Every line that contains "register" must be located and copied from the data.

▼

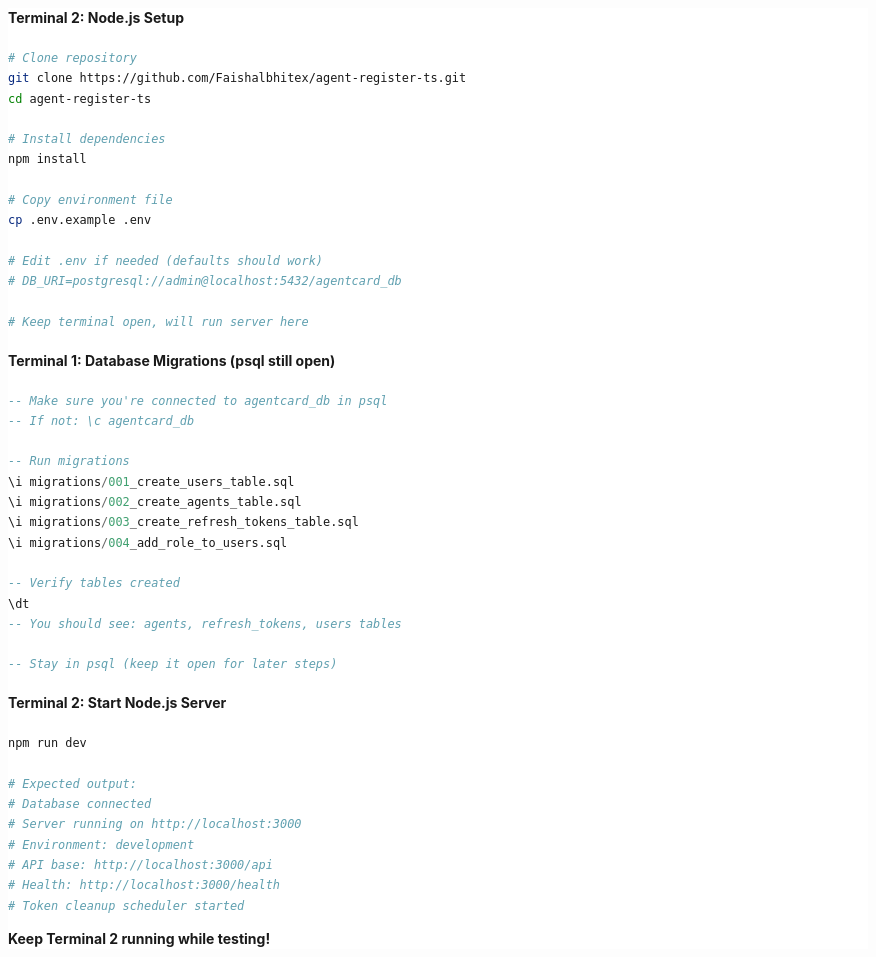 #### Terminal 2: Node.js Setup

```bash
# Clone repository
git clone https://github.com/Faishalbhitex/agent-register-ts.git
cd agent-register-ts

# Install dependencies
npm install

# Copy environment file
cp .env.example .env

# Edit .env if needed (defaults should work)
# DB_URI=postgresql://admin@localhost:5432/agentcard_db

# Keep terminal open, will run server here
```

#### Terminal 1: Database Migrations (psql still open)

```sql
-- Make sure you're connected to agentcard_db in psql
-- If not: \c agentcard_db

-- Run migrations
\i migrations/001_create_users_table.sql
\i migrations/002_create_agents_table.sql
\i migrations/003_create_refresh_tokens_table.sql
\i migrations/004_add_role_to_users.sql

-- Verify tables created
\dt
-- You should see: agents, refresh_tokens, users tables

-- Stay in psql (keep it open for later steps)
```

#### Terminal 2: Start Node.js Server

```bash
npm run dev

# Expected output:
# Database connected
# Server running on http://localhost:3000
# Environment: development
# API base: http://localhost:3000/api
# Health: http://localhost:3000/health
# Token cleanup scheduler started
```

**Keep Terminal 2 running while testing!**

▲

**YOUR RESPONSE**
git clone https://github.com/Faishalbhitex/agent-register-ts.git
cd agent-register-ts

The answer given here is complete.